Duncan Baxter's son was 1308 Private Neil Baxter 15th Battalion, killed in action at the Anzac Landing 26th April, 1915, at the age of 21. He was the son of Duncan and Annie Baxter, of Townsville North, Queensland and had studied at the Gatton Agricultural College. He has no known grave.

1200 Quarter Master Sergeant Duncan Baxter 42nd Battalion, spent most of 1915 finalising his son’s affairs before he himself enlisted later in January 1916. After Neil’s death, his father Duncan wrote to numerous authorities, including the Minister for Defence, requesting confirmation of his son’s death.
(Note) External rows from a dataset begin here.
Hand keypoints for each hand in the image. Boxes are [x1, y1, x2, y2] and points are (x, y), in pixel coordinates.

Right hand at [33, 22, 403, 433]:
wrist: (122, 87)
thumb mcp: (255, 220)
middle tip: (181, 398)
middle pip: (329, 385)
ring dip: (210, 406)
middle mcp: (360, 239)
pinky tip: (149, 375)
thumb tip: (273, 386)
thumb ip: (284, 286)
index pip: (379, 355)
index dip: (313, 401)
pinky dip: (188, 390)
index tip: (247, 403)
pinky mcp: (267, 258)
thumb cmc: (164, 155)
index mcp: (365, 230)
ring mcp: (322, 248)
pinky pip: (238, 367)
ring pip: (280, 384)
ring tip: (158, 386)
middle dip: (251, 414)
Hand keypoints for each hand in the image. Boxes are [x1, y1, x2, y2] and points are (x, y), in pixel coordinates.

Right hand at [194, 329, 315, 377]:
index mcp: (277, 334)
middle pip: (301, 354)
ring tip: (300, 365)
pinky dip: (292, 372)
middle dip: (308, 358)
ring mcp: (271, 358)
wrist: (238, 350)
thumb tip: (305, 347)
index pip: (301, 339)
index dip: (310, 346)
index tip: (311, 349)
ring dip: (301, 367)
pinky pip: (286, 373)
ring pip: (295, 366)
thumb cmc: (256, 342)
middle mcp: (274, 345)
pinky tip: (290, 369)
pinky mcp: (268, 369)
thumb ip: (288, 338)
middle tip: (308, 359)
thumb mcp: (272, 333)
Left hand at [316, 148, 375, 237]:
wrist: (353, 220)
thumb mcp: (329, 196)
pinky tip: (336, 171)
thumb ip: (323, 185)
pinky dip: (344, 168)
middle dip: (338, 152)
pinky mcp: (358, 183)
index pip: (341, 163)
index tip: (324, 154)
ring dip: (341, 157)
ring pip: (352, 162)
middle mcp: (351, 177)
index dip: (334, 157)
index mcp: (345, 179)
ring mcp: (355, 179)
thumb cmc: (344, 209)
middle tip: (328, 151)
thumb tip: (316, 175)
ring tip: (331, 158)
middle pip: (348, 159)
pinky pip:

These letters show his desperation, Neil’s letters were still being returned to him marked Missing, and the lack of certainty was ‘killing his wife and him’. They like many families hoped that ‘Missing’ meant he was in hospital somewhere recovering, or had been taken prisoner of war.

Annie and Duncan Baxter had received a letter from their son Neil, just days after being told of his death; this letter was published in the Townsville Daily Bulletin a few months later. It was not until April 1916, that the AIF ‘officially’ declared Corporal Neil Baxter to have been killed in action.

Enlisting with his second eldest son Angus, Duncan was then 44 years and both men were original member of C Company of the 42nd Battalion. Duncan was an old soldier and had served in the Lanark Royal Engineers from 1890 to 1903, when he left Scotland for Australia. Born in Glasgow he was the father of seven children.

CQMS Duncan Baxter was severely wounded in both feet, during an action that occurred on St Patrick’s Day 1917. In letters received by his wife Annie, prior to and after his wounding, he described how he received the wounds, which cost him his life.

His son Angus had been with him in the same dugout, when they had been bombarded by high explosive shells. Duncan was evacuated to a clearing station, then hospital, but did not survive the severity of his wounds and he died on 31 March 1917, aged 48 years. Although Angus was unable to be with his father at the time of his death, he was able to attend his burial in Boulogne.

Duncan Baxter was described by his company commander, Major Heron, as a man that was “an example of grit and determination, and willingness to do one’s duty cheerfully.” Duncan Baxter is buried in Bologne Eastern Cemetery in France.

His second son 1205 Angus Macdonald Baxter, who enlisted with his father, and left in the same Company of the 42nd Battalion, rose through the ranks during the war, eventually being commissioned as a Lieutenant. Angus applied for and was granted four months leave, to Australia, on half pay. Lieutenant Baxter returned to his family on 6 June 1918.